巧と登校する時、事情を知らない人から見たらわたしたちはカップルに見えるのかなと思うことがある。それならそれで巧に近付く女の子が減るからいいのだけれど、事情を知っている人から見た時彼がシスコンだと思われていないか心配だ。実際、シスコンなのだろうけれど。
「原田君」。綺麗なソプラノが聞こえて、二人で振り返ると小野先生がいた。あまりにも綺麗な顔立ちをしているから、入学してすぐに名前と顔を覚えたことが印象的である。そしてそれはわたしだけではなかったようで、クラスの人たちが小野先生のことで盛り上がることは度々あった。「おはよう」。にこりと微笑んだ彼女の顔にシミやシワといったものはなくて、お母さんが鏡に向かって一生懸命化粧品を塗っていることをふと思い出した。「おはようございます」。二人声を揃えて挨拶をする。名前呼ばれたの巧だけだったけど、もしかしてわたしは挨拶しなくてもよかったのかな。いや、挨拶することは常識的に考えて当たり前だからよしとして、この状況は黙っておくのがよさそうだな。

「相変わらず仲良しさんね」
「はい、まあ」
「二人とも、付き合ってるように見えちゃったわ。好きな子とかに勘違いされない?」
「別にされませんよ」

巧が面倒臭そうにこちらに視線を送って来る。思わず苦笑いした。「あら、じゃあ原田君は好きな子いるの?」。本当に意外な様子で目を見開く先生。この人って本当巧のこと好きだよな。

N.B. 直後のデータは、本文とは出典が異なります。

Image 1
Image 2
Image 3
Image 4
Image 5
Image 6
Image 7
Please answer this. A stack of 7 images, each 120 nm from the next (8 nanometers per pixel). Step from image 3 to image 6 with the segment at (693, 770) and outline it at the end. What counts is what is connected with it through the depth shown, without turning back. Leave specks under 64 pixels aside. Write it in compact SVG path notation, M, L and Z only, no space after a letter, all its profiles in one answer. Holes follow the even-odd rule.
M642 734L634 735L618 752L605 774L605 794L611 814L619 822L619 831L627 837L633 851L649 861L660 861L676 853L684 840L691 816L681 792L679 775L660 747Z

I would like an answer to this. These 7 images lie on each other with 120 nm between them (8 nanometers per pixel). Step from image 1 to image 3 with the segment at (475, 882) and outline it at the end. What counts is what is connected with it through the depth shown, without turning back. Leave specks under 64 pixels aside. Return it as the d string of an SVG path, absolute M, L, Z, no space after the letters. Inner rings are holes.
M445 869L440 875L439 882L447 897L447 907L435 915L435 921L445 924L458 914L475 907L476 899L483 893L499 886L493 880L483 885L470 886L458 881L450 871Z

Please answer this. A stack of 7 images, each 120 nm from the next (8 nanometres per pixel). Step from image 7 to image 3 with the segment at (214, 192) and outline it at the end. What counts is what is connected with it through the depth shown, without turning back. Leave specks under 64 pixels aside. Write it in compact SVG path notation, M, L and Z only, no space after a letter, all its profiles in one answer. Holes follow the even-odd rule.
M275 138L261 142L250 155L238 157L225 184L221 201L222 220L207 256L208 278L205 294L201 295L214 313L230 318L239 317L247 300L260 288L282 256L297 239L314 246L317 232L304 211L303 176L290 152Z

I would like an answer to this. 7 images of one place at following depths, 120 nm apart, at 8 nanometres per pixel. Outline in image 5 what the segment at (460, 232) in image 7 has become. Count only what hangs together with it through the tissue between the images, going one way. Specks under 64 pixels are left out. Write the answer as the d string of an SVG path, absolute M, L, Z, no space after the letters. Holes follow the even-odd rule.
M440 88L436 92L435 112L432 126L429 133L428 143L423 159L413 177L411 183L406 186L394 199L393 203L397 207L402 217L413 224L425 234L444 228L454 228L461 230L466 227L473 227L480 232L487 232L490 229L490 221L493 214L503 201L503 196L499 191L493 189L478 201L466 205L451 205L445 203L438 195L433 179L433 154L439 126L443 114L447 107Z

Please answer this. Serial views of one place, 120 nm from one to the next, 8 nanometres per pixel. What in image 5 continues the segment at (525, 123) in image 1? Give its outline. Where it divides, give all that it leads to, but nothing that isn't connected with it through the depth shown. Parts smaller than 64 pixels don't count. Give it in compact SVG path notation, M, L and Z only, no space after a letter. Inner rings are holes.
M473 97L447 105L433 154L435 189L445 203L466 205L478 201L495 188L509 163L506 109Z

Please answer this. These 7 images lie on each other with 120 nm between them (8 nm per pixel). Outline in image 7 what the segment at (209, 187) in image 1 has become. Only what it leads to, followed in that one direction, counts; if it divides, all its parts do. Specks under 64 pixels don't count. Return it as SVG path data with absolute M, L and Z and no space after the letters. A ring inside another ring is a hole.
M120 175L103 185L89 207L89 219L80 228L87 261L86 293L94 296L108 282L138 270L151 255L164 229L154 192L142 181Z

「どうでもいいでしょ。教師って早く学校行かなくていいんですか」
「どうでもって、…あっ、そろそろ本当にまずいかも。二人とも遅刻しないようにね!」

パタパタと駆けていく後ろ姿を見送り、巧は大きくため息をついた。気に入られてる自覚があるのだろう。
確かにかわいい生徒がいると無意識でも贔屓したくなっちゃうかもしれない。巧はわたしから言わせてもらっても本当に魅力的で、顔はいいしクールだし野球ができる。小野先生の気持ちがわからないでもないけれど、こうもあからさまに贔屓されると最早呆れてしまう。「行こっか」。





「俺はお前が好きだよ」

体の動きが止まった。すぐにハッとして周りを見渡したけど、こちらを気にしているような生徒はいなかった。

「なんだよ」
「いや、あのね、巧、わたしたち兄妹だから」

だからこんなところでわたしを好きなんて言って誰かに聞かれたら、世間体まずくないですか。そういう思いで焦っていると、巧は煩わしそうに目を細めた。




「なんで俺ら、兄妹なんだろうな」


胸がぎゅっと締め付けられる。なんて返したらいいかわからなくなって、学校に向かって歩き出した。少し泣きそうになった。